L’11 febbraio 1934 il cardinale Josef-Ernest van Roey di Malines ordinò Jadot prete. Negli anni immediatamente successivi alla sua ordinazione, dal 1934 al 1940, fu parroco associato nella periferia di Bruxelles, e dal 1939 al 1952 tenne diverse cappellanie per i giovani e per l’esercito belga. Dal 1952 al 1960 fu cappellano delle truppe congolesi nell’allora Congo Belga. Dal 1960 al 1968 fu direttore nazionale belga di “Propaganda fide”. In questo periodo aveva già attirato l’attenzione di Paolo VI, grazie all’influsso del cardinal Joseph Suenens, che aveva un interesse speciale per Jadot e lo aveva suggerito all’attenzione della Segreteria di Stato vaticana. Nel luglio 1973, Jadot arrivò a Washington per assumere il ruolo di delegato apostolico.

Dal 1984, Jadot era in pensione, ma sempre attivo, a Bruxelles.

Ricordo che ero con lui il giorno in cui arrivò l’annuncio della nomina del suo successore come nunzio apostolico, l’arcivescovo Pio Laghi, nominato cardinale nel 1991. Jadot mi aveva chiamato quel mattino e mi aveva chiesto se potevo portarlo a Lovanio per un pranzo con i suoi amici al College americano. Dopo pranzo, tornai alla sua macchina. Appena prima di aprire la portiera, si girò verso di me: “Hai sentito la notizia?” “Sì”, risposi, “proprio poco dopo la tua telefonata stamattina”. “Bene”, disse Jadot, “Oggi dovevo stare con i miei amici americani. Non è importante essere cardinali.
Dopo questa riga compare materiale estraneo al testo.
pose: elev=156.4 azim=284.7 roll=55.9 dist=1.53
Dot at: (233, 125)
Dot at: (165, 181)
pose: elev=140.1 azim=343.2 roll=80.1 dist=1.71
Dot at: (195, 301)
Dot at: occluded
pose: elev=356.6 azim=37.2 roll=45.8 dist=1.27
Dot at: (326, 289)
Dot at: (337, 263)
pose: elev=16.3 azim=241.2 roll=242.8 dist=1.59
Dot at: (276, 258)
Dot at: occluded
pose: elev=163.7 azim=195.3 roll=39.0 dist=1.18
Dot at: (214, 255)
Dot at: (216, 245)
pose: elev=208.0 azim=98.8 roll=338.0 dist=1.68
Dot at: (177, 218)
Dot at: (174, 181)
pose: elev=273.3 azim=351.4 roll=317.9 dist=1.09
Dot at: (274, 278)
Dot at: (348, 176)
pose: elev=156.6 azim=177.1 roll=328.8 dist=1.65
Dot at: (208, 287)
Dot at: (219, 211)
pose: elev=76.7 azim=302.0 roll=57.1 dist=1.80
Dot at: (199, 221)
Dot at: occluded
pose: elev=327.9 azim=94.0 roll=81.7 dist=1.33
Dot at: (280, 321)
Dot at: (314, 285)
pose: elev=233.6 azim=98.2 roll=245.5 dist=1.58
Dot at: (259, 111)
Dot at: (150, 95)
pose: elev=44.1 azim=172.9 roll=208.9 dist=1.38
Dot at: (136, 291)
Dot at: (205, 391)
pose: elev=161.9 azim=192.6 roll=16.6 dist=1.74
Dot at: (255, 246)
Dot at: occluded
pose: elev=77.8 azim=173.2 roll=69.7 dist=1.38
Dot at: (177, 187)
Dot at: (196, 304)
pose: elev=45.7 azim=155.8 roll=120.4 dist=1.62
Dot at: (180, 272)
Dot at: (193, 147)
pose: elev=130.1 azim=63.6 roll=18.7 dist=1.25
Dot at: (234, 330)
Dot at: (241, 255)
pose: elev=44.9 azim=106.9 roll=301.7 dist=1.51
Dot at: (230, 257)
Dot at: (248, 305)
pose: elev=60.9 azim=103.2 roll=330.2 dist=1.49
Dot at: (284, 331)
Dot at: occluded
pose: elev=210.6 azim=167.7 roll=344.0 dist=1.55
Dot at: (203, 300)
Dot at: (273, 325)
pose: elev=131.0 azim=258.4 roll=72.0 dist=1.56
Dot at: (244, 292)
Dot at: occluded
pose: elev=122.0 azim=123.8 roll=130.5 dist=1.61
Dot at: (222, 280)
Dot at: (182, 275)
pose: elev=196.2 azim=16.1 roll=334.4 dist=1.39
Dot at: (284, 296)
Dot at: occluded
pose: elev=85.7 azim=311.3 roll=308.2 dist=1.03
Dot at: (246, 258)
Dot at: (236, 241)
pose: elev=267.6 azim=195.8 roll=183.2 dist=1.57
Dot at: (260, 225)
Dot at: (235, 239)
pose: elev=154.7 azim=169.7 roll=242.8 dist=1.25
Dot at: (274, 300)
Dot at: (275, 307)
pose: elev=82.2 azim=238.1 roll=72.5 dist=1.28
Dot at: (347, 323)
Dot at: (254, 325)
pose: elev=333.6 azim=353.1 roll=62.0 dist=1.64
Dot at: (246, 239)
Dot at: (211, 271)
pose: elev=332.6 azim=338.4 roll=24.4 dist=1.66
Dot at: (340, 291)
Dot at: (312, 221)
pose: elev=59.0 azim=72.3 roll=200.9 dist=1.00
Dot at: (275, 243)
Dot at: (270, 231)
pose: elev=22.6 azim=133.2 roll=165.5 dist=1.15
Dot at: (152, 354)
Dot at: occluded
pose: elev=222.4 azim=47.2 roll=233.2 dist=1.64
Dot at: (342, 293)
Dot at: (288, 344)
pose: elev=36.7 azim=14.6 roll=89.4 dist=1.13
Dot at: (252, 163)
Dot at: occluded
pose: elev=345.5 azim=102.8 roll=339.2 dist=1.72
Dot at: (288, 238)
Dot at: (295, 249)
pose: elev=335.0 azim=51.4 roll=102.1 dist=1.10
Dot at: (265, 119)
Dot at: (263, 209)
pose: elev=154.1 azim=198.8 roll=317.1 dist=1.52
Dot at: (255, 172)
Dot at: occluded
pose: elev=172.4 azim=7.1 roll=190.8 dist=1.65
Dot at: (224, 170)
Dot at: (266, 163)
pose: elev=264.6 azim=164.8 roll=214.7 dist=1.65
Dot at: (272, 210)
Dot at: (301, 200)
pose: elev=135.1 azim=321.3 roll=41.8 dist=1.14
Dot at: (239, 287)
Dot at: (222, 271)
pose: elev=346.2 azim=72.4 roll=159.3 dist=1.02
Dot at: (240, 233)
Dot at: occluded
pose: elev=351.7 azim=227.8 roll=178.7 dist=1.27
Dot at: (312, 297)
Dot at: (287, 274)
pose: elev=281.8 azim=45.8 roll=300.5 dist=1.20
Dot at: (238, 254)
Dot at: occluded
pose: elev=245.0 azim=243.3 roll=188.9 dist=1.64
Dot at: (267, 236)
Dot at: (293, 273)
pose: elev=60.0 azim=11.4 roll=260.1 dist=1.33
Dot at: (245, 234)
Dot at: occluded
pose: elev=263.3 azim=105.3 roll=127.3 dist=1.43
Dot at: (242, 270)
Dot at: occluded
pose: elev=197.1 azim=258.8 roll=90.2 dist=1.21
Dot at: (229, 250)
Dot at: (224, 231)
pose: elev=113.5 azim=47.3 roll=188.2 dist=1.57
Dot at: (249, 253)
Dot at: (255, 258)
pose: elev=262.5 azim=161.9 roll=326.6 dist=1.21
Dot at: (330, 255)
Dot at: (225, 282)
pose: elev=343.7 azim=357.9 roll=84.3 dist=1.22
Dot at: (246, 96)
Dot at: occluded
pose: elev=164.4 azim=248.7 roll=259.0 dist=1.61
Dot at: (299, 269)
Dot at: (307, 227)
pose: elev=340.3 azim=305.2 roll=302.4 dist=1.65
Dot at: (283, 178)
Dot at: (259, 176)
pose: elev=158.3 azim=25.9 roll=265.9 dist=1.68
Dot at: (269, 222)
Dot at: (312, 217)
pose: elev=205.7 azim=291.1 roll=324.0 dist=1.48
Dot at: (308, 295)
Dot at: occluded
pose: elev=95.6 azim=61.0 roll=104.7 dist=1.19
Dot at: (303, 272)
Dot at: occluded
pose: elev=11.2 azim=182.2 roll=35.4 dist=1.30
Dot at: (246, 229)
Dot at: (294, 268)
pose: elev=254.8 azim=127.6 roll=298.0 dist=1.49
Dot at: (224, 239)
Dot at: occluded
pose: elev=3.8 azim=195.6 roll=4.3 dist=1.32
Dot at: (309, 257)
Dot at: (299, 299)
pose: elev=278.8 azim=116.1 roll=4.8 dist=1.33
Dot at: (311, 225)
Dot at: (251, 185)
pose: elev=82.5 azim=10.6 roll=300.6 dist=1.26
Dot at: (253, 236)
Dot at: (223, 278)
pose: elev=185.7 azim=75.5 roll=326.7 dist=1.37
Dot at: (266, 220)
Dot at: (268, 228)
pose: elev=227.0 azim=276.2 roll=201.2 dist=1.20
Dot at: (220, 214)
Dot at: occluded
Ciò che mi dà fastidio è che so che non si tratta dell’essere cardinale. È uno schiaffo a me”.

Credo che la storia della Chiesa cattolica americana sarà grata all’arcivescovo Jadot e che le parole dell’eminente storico della Chiesa cattolica americana, John Tracy Ellis, un giorno saranno incise da qualche parte nella pietra: “È stata la mia grande fortuna quella di diventare amico di questo ammirevole uomo di Chiesa, e più l’ho studiato, più ho ammirato la sua dedizione alla Chiesa, la sua acuta intelligenza, la sua abitudine di leggere di tutto e il suo approccio amichevole”.